Coughing and choking are common GERD symptoms, and they seem to get worse while you’re lying down or trying to sleep. This overflow of acid can reach as high as your throat and larynx, which can cause you to feel like you’re coughing or gasping for air. As a result, you may wake up from a deep slumber.
There are several strategies to enhance your sleep if you’re experiencing any of these symptoms. Even if you have GERD, making small changes to your daily routine and behavior can make a big difference in your ability to obtain a good night’s sleep.
Use a sleep wedge
GERD-related sleep issues can be alleviated by sleeping on a large, specially constructed wedge-shaped pillow. Because it’s wedge-shaped, the pillow helps keep you partially upright, which in turn helps to reduce acid flow. Other sleeping positions that put pressure on the abdomen and worsen heartburn or reflux symptoms are also restricted.
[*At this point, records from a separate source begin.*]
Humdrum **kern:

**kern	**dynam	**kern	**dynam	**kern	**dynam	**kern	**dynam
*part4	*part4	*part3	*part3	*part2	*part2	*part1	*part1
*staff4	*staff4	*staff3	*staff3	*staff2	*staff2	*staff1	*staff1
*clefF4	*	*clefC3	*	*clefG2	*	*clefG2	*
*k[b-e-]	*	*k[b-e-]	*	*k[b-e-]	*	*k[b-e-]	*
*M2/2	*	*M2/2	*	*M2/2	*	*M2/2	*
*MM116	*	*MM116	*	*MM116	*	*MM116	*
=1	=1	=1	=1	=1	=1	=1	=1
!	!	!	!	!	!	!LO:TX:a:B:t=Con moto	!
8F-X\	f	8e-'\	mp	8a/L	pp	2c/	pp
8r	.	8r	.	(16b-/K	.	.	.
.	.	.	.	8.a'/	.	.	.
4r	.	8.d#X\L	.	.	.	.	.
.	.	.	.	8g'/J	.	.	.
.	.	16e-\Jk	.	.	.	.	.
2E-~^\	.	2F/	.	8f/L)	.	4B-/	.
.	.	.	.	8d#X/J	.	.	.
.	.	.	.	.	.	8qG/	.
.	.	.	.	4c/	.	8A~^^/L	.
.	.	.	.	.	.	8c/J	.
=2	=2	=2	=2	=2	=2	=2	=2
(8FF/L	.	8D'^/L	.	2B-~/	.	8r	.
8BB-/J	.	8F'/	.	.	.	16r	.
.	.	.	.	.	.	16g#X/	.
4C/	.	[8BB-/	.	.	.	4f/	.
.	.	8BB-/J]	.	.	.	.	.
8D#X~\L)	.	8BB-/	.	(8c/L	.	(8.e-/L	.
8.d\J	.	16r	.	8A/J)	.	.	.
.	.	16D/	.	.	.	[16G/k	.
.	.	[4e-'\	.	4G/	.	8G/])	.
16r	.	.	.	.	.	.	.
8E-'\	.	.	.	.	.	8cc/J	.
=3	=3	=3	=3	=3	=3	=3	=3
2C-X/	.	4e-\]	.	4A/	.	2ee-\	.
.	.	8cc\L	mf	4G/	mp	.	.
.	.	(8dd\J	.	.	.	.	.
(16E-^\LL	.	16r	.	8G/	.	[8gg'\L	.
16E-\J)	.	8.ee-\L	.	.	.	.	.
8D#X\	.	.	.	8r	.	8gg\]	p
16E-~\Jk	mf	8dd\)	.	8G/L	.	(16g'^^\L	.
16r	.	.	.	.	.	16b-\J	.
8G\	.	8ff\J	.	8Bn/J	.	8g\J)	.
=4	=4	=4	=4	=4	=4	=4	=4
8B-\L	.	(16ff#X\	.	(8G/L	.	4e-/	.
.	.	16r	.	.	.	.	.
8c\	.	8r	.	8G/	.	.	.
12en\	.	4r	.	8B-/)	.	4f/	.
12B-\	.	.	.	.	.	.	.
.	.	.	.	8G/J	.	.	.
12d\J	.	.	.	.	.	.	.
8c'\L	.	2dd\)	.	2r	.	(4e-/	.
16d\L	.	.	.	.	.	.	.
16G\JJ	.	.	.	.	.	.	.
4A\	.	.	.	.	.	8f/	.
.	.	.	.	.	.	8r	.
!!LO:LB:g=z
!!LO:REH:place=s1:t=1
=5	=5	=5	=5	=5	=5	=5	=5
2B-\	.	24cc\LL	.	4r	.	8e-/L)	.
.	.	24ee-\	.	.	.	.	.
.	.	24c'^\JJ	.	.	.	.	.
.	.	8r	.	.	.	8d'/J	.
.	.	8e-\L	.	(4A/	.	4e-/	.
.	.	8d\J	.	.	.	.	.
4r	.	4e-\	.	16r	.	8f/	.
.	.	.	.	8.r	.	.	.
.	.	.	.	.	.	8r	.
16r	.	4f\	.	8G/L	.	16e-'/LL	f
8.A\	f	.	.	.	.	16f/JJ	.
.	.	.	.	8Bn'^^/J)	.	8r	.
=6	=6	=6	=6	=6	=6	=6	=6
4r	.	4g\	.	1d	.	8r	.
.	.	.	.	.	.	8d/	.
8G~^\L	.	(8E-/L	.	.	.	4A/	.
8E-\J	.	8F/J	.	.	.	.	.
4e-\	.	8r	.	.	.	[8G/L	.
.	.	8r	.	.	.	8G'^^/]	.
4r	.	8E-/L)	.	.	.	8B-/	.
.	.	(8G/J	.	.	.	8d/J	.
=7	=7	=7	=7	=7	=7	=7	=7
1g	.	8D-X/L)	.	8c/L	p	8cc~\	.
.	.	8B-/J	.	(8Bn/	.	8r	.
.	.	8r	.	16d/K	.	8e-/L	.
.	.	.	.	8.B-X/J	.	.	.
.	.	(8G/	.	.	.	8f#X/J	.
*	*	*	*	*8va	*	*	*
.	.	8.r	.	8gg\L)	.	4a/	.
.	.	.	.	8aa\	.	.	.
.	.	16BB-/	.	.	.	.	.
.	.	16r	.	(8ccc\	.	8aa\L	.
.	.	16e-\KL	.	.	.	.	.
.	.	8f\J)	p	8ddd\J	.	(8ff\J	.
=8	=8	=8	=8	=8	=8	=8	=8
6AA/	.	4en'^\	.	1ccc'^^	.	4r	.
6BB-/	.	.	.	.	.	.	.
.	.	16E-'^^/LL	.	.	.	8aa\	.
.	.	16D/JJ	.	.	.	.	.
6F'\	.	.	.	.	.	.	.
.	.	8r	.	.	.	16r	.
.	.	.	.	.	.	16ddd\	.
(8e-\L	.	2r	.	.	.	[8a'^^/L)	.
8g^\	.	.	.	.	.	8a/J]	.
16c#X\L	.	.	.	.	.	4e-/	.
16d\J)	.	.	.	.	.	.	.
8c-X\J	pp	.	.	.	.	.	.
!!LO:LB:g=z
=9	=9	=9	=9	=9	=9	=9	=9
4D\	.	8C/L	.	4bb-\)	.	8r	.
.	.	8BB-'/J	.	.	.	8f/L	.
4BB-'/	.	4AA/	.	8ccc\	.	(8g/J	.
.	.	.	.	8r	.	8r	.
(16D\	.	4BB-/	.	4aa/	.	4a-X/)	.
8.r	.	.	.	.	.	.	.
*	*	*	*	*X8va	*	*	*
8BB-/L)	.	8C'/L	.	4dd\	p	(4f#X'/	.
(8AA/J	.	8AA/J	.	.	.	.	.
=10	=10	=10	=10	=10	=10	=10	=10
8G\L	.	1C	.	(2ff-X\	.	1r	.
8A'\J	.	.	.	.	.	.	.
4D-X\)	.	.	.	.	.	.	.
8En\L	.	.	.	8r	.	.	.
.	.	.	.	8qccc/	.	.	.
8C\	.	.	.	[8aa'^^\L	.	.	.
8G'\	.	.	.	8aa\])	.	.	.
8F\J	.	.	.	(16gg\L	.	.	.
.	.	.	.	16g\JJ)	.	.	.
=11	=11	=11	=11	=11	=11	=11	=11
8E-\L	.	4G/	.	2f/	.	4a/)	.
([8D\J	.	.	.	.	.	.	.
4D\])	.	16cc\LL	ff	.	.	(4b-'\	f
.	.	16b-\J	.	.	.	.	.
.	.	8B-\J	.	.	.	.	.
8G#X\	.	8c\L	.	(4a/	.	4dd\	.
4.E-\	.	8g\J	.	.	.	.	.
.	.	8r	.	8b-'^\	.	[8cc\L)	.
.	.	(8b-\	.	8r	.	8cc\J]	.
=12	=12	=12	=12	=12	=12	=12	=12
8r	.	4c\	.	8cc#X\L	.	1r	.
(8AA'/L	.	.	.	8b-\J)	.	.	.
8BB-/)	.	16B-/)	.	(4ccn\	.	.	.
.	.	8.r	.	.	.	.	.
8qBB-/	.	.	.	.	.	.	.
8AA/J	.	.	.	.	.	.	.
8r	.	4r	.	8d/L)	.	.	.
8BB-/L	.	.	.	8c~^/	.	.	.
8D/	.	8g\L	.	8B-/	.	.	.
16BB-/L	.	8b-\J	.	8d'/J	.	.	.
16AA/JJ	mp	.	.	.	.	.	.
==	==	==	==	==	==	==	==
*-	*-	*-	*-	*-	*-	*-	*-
Maternity shops may have sleep wedges if you can’t find them at a typical bedding store. These businesses frequently stock wedge pillows due to the prevalence of GERD among pregnant women. You can also check out medical supply stores, drugstores, and specialty sleep stores for additional options.
Incline your bed
If you lift your head by tilting your bed’s head forward, you may lessen the likelihood of acid refluxing into your throat while you sleep. Bed risers are recommended by the Cleveland Clinic. The legs of your bed are supported by little, column-like platforms that are inserted under them. They’re frequently employed to free up space for storage. The vast majority of stores selling housewares carry them.
GERD sufferers should not use risers beneath their bed’s footboard; instead, they should place them under the bed’s two top legs (the headboard end). Aim to keep your head higher than your feet at all times. Increasing the height of your bed’s headboard by six inches can be beneficial.
Wait to lie down
GERD symptoms might worsen and interfere with your sleep if you go to bed too soon after eating. Before going to bed, wait at least three to four hours after you’ve finished your last meal, according to Cleveland ClinicReliable Source. Snacks before going to bed should also be avoided.
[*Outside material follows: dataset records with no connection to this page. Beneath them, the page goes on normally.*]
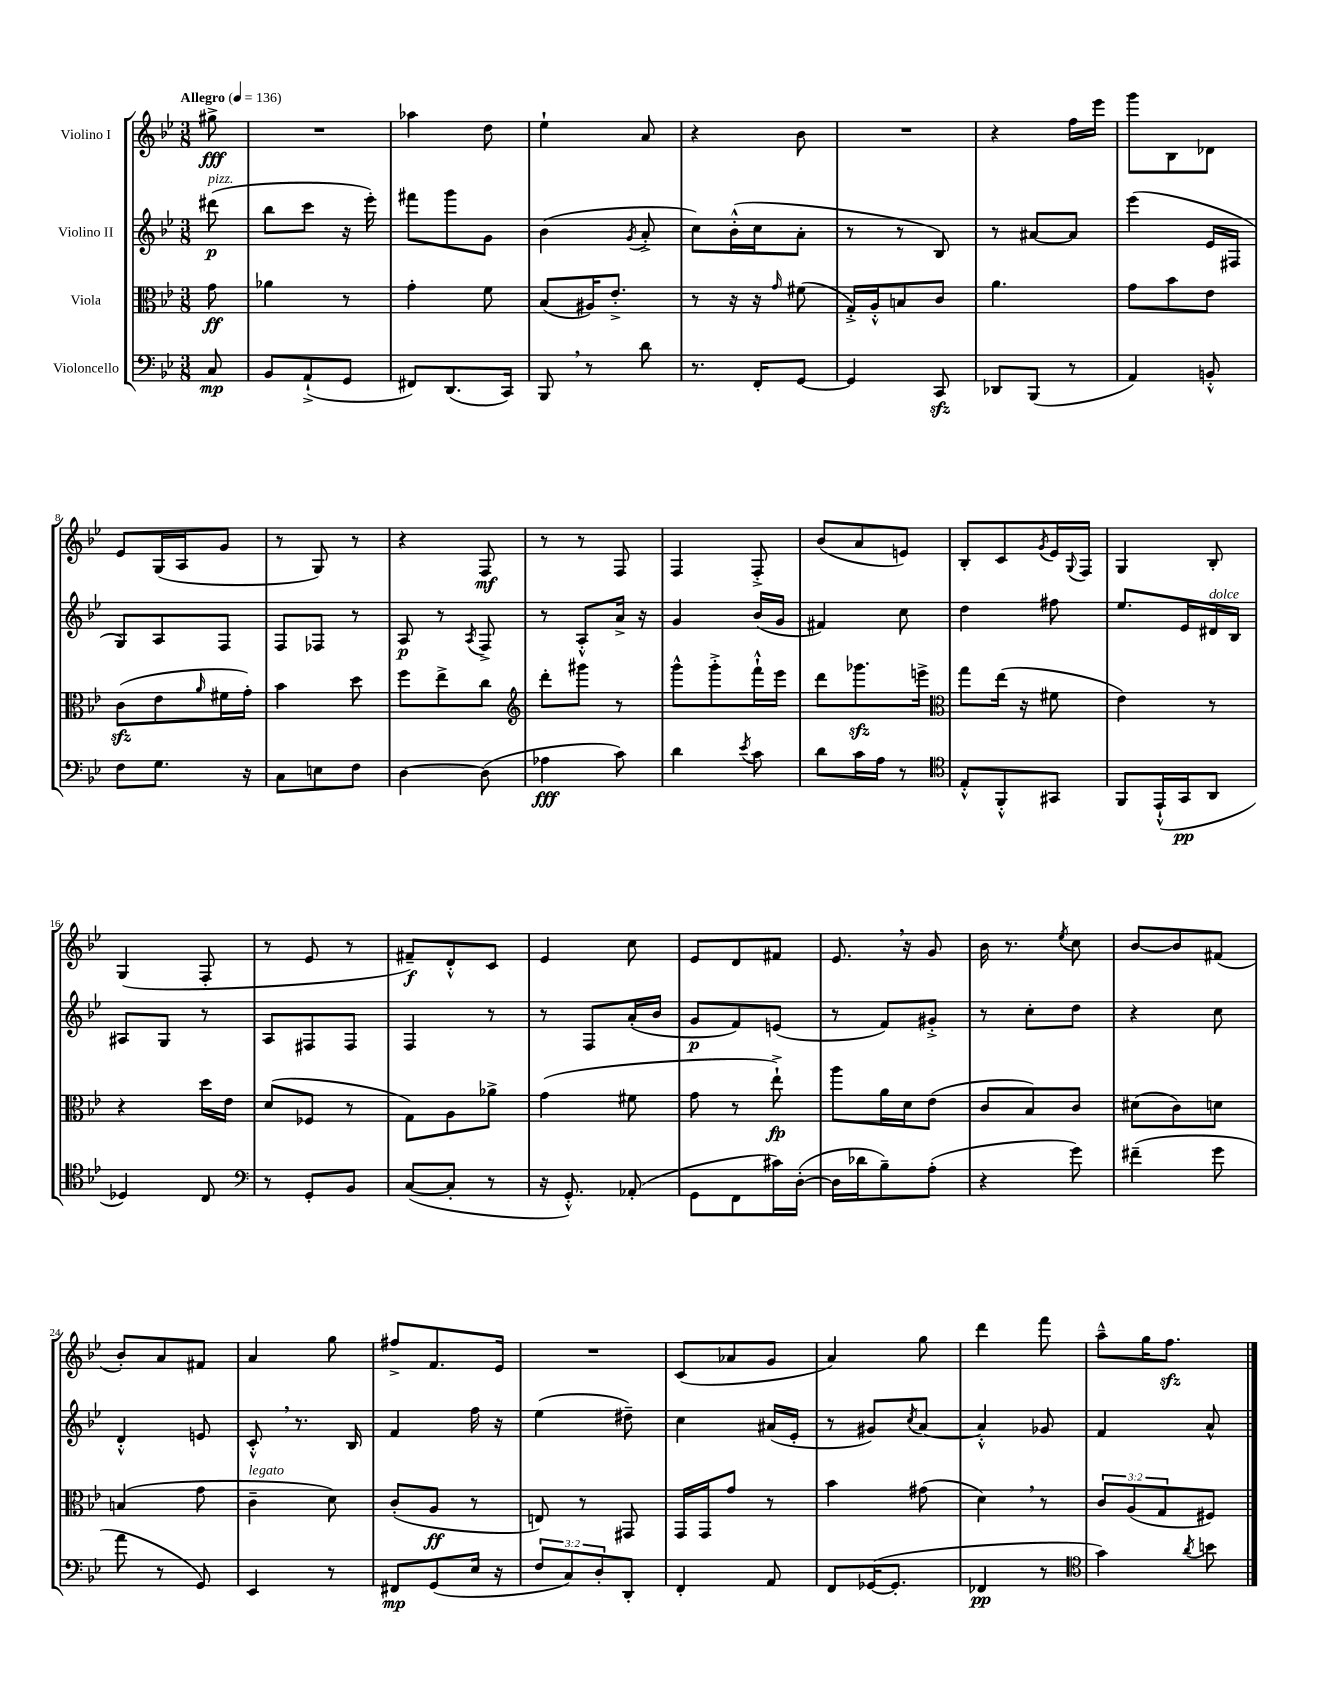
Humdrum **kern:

**kern	**kern	**kern	**kern
*staff4	*staff3	*staff2	*staff1
*clefF4	*clefC3	*clefG2	*clefG2
*k[b-e-]	*k[b-e-]	*k[b-e-]	*k[b-e-]
*M3/8	*M3/8	*M3/8	*M3/8
*MM136	*MM136	*MM136	*MM136
8C	8g	(8ddd#	8gg#^
=	=	=	=
8BB-	4a-	8bb-	4.r
(8AA`^	.	8ccc	.
8GG	8r	16r	.
.	.	16eee-')	.
=	=	=	=
8FF#)	4g'	8fff#	4aa-
(8.DD	.	8ggg	.
.	8f	8g	8dd
16CC)	.	.	.
=	=	=	=
8BBB-	(8B-	(4b-	4ee-`
8r	16A#)	.	.
.	8.e-'^	.	.
.	.	8qg	.
8d	.	8a'^	8a
=	=	=	=
8.r	8r	8cc)	4r
.	16r	(16b-'^^	.
16FF'	16r	16cc	.
.	16qqg	.	.
[8GG	(8f#	8a'	8b-
=	=	=	=
4GG]	16G'^)	8r	4.r
.	16A'^^	.	.
.	8B	8r	.
8CC	8c	8B-)	.
=	=	=	=
8DD-	4.a	8r	4r
(8BBB-	.	[8a#	.
8r	.	8a#]	16ff
.	.	.	16eee-
=	=	=	=
4AA)	8g	(4eee-	8ggg
.	8b-	.	8B-
8BB'^^	8e-	16e-	8d-
.	.	16F#	.
=	=	=	=
8F	(8c	8G)	8e-
8.G	8e-	8A	(16G
.	.	.	16A
.	16qqa	.	.
.	16f#	8F	8g
16r	16g')	.	.
=	=	=	=
8C	4b-	8F	8r
8E	.	8F-	8G)
8F	8dd	8r	8r
=	=	=	=
[4D	8ff	8A	4r
.	8ee-^	8r	.
.	.	8qA	.
(8D]	8cc	8F^	8F
=	=	=	=
*	*clefG2	*	*
4A-	8ddd'	8r	8r
.	8ggg#	8A'^^	8r
8c)	8r	16a^	8F
.	.	16r	.
=	=	=	=
4d	8ggg^^	4g	4F
.	8ggg'^	.	.
8qe-	.	.	.
8c	16fff`^^	(16b-	8F'^
.	16eee-	16g	.
=	=	=	=
8d	8ddd	4f#)	(8b-
16c	8.ggg-	.	8a
16A	.	.	.
8r	.	8cc	8e)
.	16eee^	.	.
=	=	=	=
*clefC4	*clefC3	*	*
8E-'^^	8gg	4dd	8B-'
8FF'^^	(16ee-	.	8c
.	16r	.	.
.	.	.	8qg
8GG#	8f#	8ff#	16e-
.	.	.	8qqG
.	.	.	16F
=	=	=	=
8FF	4e-)	8.ee-	4G
(16EE-`^^	.	.	.
16GG	.	16e-	.
8AA	8r	16d#	8B-'
.	.	16B-	.
=	=	=	=
4D-)	4r	8A#	(4G
.	.	8G	.
8C	16dd	8r	8F'
.	16e-	.	.
=	=	=	=
*clefF4	*	*	*
8r	(8d	8A	8r
8GG'	8F-	8F#	8e-
8BB-	8r	8F#	8r
=	=	=	=
([8C	8G)	4F	8f#~)
8C']	8A	.	8d'^^
8r	8a-^	8r	8c
=	=	=	=
16r	(4g	8r	4e-
8.GG'^^)	.	.	.
.	.	8F	.
(8AA-'	8f#	(16a'	8cc
.	.	16b-	.
=	=	=	=
8GG	8g	8g	8e-
8FF	8r	8f)	8d
16c#)	8ee-`^)	(8e	8f#
([16D'	.	.	.
=	=	=	=
16D]	8aa	8r	8.e-
16d-	.	.	.
8B-~)	16a	8f)	.
.	16d	.	16r
(8A'	(8e-	8g#'^	8g
=	=	=	=
4r	8c	8r	16b-
.	.	.	8.r
.	8B-)	8cc'	.
.	.	.	8qee-
8g)	8c	8dd	8cc
=	=	=	=
(4f#~	(8d#	4r	[8b-
.	8c)	.	8b-]
8g	8d	8cc	(8f#
=	=	=	=
8a	(4B	4d'^^	8b-')
8r	.	.	8a
8GG)	8g	8e	8f#
=	=	=	=
4EE-	4c~	8c'^^	4a
.	.	8.r	.
8r	8d)	.	8gg
.	.	16B-	.
=	=	=	=
8FF#	(8c'	4f	8ff#^
(8GG	8A	.	8.f
16E-	8r	16ff	.
16r	.	16r	16e-
=	=	=	=
12F	8E)	(4ee-	4.r
12C)	.	.	.
.	8r	.	.
12D'	.	.	.
8DD'	8GG#	8dd#~)	.
=	=	=	=
4FF'	16GG	4cc	(8c
.	16GG	.	.
.	8g	.	8a-
8AA	8r	(16a#	8g
.	.	16e-'	.
=	=	=	=
8FF	4b-	8r	4a)
([16GG-	.	8g#)	.
8.GG-']	.	.	.
.	.	8qcc	.
.	(8g#	[8a	8gg
=	=	=	=
4FF-	4d)	4a'^^]	4ddd
8r	8r	8g-	8fff
=	=	=	=
*clefC4	*	*	*
4g)	12c	4f	8aa~^^
.	(12A	.	.
.	.	.	16gg
.	12G	.	.
.	.	.	8.ff
8qa	.	.	.
8b	8F#)	8a^^	.
==	==	==	==
*-	*-	*-	*-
Spend some time after supper walking your dog or taking a leisurely stroll through your neighborhood. In the event that a nighttime walk is not feasible, cleaning the dishes or folding clothes can often allow your digestive system time to begin processing your food.
Regular physical activity has been shown in studies to enhance and regulate sleep, according to a reputable source. Additionally, it aids in weight loss, which in turn lowers the symptoms of GERD. Exercise, on the other hand, naturally raises levels of adrenaline. To put it another way, exercising soon before going to bed can make it more difficult to get to sleep and stay asleep.
Another strategy to reduce reflux is to lose weight. Weight loss reduces intra-abdominal pressure, which lowers the risk of reflux.
Eat smaller, more frequent meals and stay away from foods and drinks that aggravate your symptoms, like large, heavy meals. The Mayo Clinic recommends avoiding certain foods and beverages:
- fried foods
What’s the takeaway?
However, GERD symptoms can have a substantial impact on the quality of your sleep, but there are measures you can do to lessen those symptoms. In the event that you’re unable to sleep due to GERD, lifestyle changes such as decreasing weight may be necessary.
Some persons with gastroesophageal reflux disease (GERD) require medicinal treatment in addition to lifestyle adjustments. It’s your doctor’s job to help you design a treatment plan that’s tailored to your needs.